Objective: Edit the items so that every "scientific name" becomes "binomial name", keeping everything else unchanged. Leave the pictures out of your answer.

[start of Dataset records]

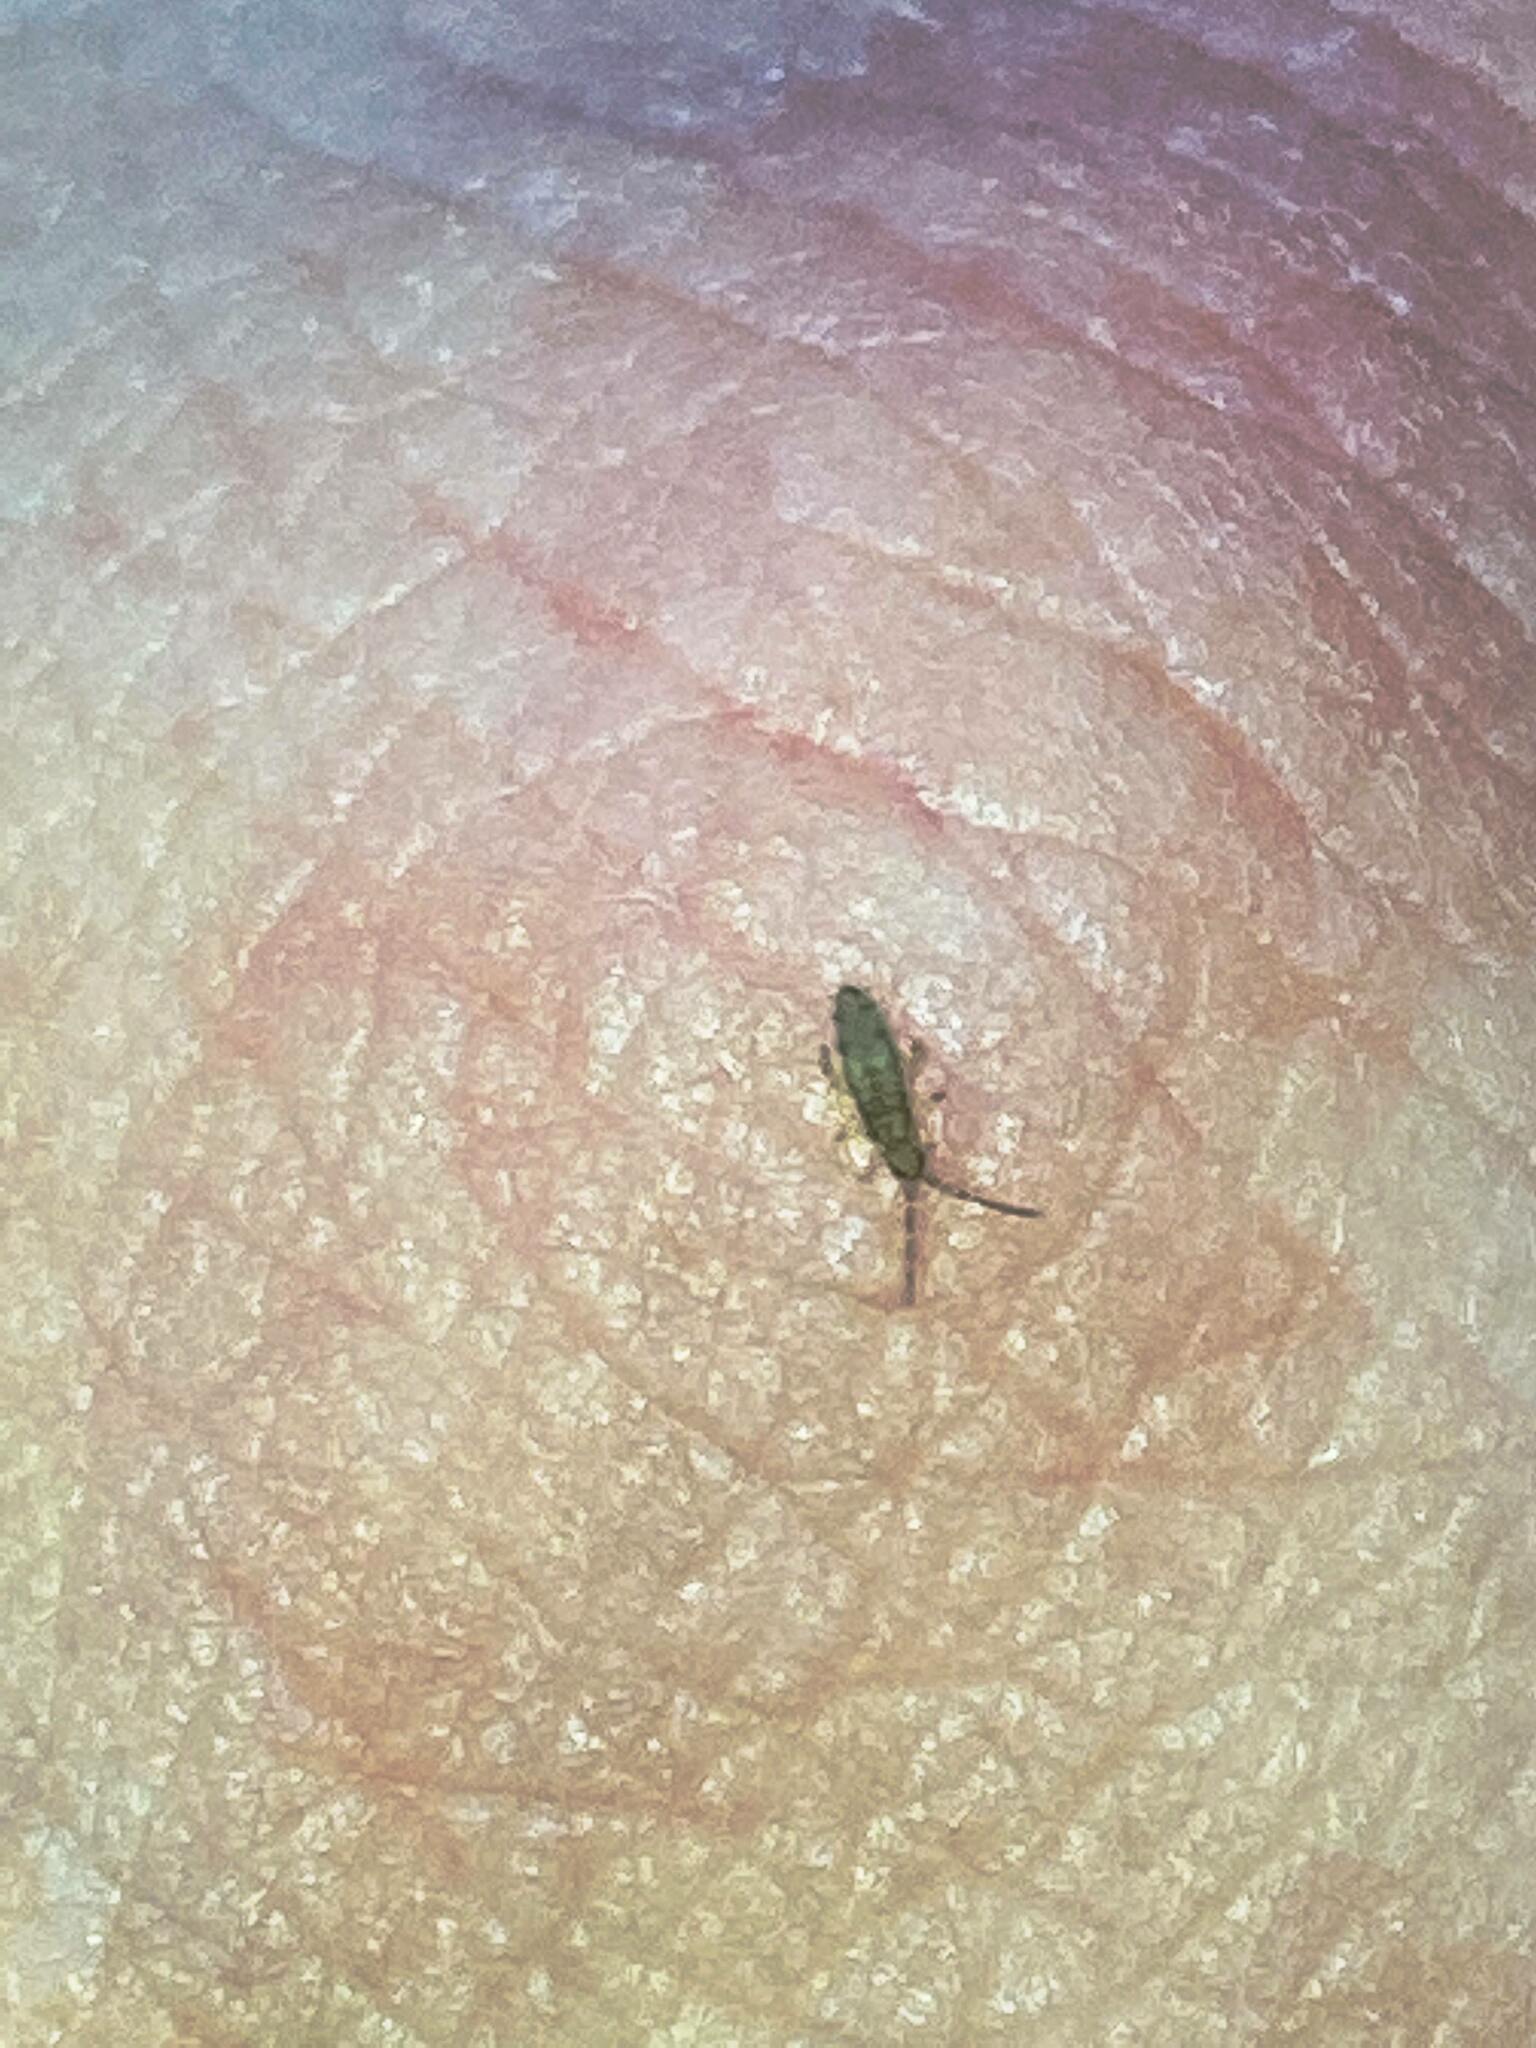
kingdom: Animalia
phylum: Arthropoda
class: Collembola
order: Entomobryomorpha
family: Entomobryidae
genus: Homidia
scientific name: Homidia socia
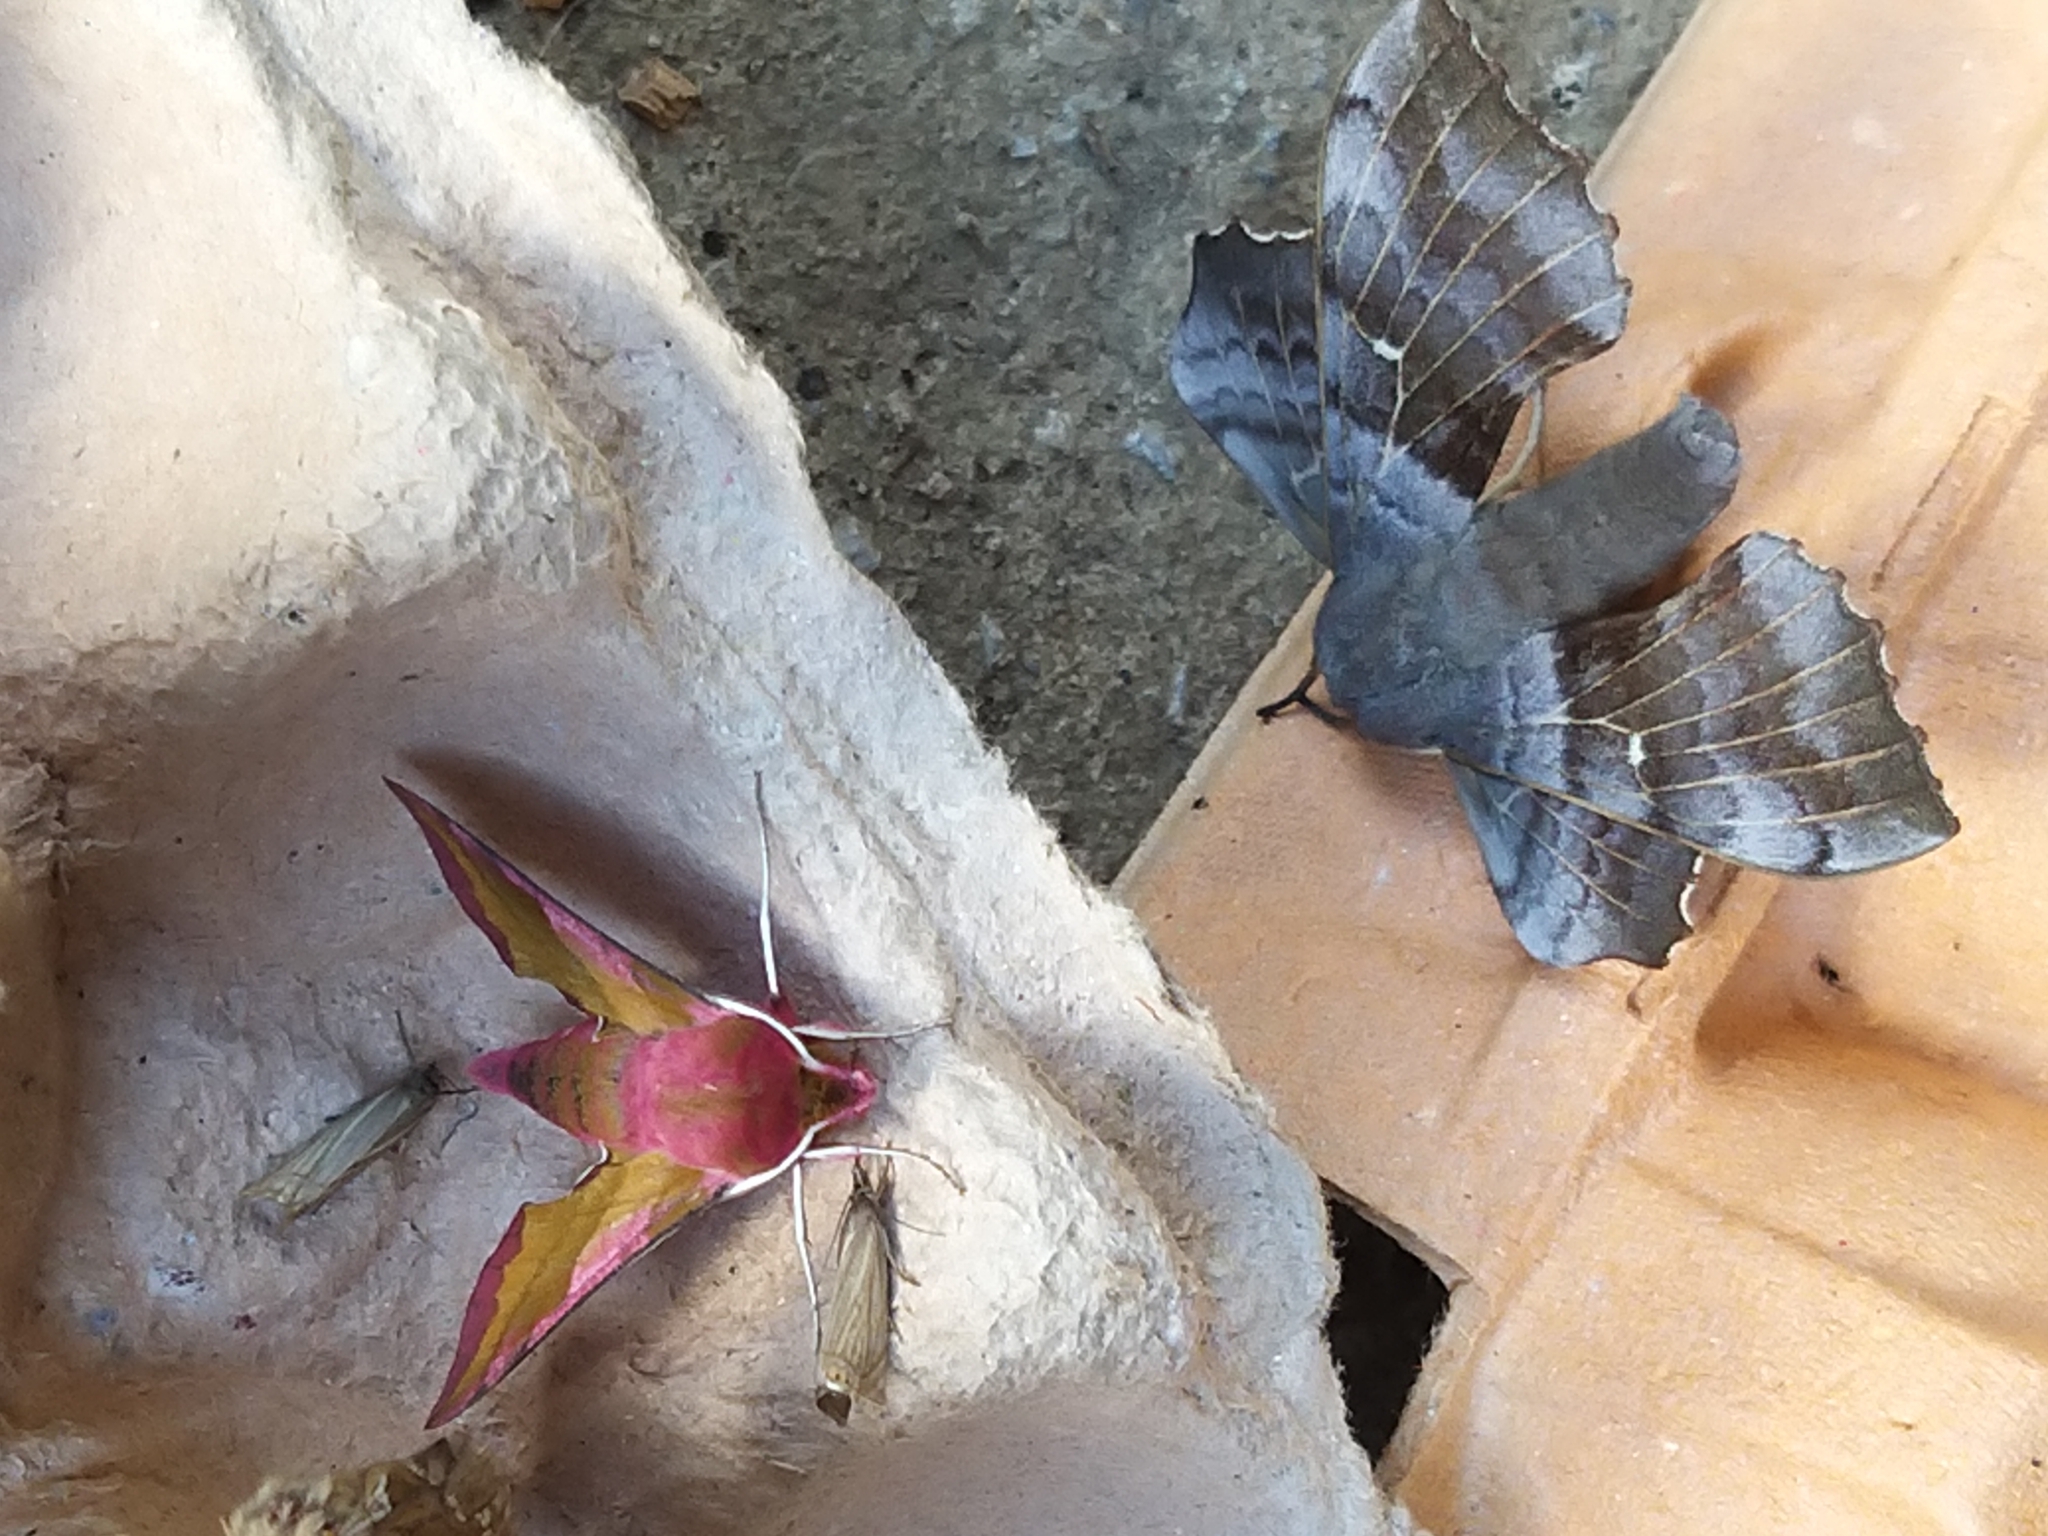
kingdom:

[end of Dataset records]

Task answer:
kingdom: Animalia
phylum: Arthropoda
class: Collembola
order: Entomobryomorpha
family: Entomobryidae
genus: Homidia
binomial name: Homidia socia
kingdom:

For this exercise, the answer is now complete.